Absent subscribers include, first and foremost, the resigning Boris Johnson, who, after having had fun with power, no longer takes important decisions, as if installed in the posture of the sulky. Then comes the one who will succeed her next week, Liz Truss, after being elected against her rival Rishi Sunak as leader of the Conservative Party – we will officially know on Monday – by high-caste activists whose profile is not very representative of the population. .

Far right, Mr Truss, the Foreign Secretary, said the solution to the crisis was not to give people money recklessly. This is how she lives.

If, then, the new government is expected to soon pledge billions of dollars in direct aid—how could it not, given the crisis? — , Mme Truss will obviously do so reluctantly. Apostle of Thatcherite ultra-liberalism, she swears by tax cuts and likes to say that the British must “work more”.

Sitting on the conservative majority won by Mr. Johnson in 2019, Truss practically holds power until 2024. What, then, will the next few years be made of?

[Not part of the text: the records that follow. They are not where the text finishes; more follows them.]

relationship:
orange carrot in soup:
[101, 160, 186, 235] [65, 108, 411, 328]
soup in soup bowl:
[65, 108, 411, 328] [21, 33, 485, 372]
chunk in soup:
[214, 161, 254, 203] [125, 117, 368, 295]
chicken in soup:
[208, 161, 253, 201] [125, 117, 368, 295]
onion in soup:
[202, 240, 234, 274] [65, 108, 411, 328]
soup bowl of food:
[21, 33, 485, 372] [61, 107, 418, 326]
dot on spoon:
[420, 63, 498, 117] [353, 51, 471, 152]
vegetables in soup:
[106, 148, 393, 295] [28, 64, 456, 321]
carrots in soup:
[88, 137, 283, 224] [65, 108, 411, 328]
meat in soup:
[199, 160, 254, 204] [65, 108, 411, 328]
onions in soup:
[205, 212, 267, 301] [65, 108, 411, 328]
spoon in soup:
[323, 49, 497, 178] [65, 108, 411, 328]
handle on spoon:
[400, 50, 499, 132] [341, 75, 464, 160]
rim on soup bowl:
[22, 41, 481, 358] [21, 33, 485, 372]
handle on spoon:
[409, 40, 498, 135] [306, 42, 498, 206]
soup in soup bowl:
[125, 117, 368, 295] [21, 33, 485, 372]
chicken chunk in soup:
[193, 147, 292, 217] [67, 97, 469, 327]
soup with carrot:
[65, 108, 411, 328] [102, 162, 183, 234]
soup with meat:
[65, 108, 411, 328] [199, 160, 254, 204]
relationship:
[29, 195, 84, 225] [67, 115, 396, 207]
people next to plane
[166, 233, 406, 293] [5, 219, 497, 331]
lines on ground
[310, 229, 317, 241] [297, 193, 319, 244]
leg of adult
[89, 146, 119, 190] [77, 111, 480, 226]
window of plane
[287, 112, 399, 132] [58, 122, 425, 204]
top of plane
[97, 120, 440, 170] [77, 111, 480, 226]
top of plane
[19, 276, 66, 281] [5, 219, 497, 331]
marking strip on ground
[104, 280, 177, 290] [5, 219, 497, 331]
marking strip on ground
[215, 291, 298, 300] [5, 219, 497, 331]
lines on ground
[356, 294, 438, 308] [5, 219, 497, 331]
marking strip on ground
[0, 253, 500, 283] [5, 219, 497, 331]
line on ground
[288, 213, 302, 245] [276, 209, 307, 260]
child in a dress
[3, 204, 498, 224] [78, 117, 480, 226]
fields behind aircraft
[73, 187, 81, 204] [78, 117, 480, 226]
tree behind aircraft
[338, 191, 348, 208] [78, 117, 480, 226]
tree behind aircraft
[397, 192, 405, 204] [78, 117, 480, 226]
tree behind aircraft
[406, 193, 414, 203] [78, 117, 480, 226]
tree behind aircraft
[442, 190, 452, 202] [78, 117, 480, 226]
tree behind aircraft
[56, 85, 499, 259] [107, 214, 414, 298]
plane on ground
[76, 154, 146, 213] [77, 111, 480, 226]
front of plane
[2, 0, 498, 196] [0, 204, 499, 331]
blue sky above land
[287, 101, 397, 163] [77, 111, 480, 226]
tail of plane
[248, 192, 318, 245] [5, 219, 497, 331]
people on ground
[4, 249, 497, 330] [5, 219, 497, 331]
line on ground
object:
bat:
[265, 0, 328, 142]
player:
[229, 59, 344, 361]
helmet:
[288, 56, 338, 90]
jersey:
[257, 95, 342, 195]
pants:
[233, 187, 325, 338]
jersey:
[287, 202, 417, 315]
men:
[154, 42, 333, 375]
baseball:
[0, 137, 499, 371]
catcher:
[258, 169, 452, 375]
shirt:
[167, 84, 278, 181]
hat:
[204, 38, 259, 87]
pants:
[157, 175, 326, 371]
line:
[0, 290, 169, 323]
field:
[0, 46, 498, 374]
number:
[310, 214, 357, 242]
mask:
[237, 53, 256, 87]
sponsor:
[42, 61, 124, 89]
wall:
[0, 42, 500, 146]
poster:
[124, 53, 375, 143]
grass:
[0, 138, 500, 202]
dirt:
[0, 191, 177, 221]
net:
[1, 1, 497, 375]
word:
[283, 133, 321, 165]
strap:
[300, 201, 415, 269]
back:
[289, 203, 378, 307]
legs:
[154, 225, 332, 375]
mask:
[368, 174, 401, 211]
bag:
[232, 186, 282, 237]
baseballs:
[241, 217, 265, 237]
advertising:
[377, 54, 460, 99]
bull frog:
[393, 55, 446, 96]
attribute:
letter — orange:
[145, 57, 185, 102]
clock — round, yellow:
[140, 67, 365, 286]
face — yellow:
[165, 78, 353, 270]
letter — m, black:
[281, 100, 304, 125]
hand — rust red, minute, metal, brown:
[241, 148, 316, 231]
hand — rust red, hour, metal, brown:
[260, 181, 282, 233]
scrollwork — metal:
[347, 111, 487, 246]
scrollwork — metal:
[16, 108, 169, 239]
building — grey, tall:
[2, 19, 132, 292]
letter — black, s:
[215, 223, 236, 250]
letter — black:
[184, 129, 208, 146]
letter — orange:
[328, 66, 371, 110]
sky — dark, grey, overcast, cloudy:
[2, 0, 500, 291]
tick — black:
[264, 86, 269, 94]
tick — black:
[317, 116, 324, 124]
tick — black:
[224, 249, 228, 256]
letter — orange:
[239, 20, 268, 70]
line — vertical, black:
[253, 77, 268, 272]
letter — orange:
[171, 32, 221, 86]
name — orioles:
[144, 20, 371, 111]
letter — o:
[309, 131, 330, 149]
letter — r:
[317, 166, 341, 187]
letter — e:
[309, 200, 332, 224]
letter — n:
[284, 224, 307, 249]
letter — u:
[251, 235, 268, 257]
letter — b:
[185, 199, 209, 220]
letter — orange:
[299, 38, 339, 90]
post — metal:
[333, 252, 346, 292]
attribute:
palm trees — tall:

Locked in a Brexit whose positive fallout is slow to be verified democratically and economically, London will also have to face at least two other major challenges: that of the referendum on independence that the Scottish government wants to hold in October 2023; and that, in the longer term, of the inexorable reunification of the two Irelands.

Under the Conservatives, the United Kingdom is not only tending to disunity: it is tending to shrink.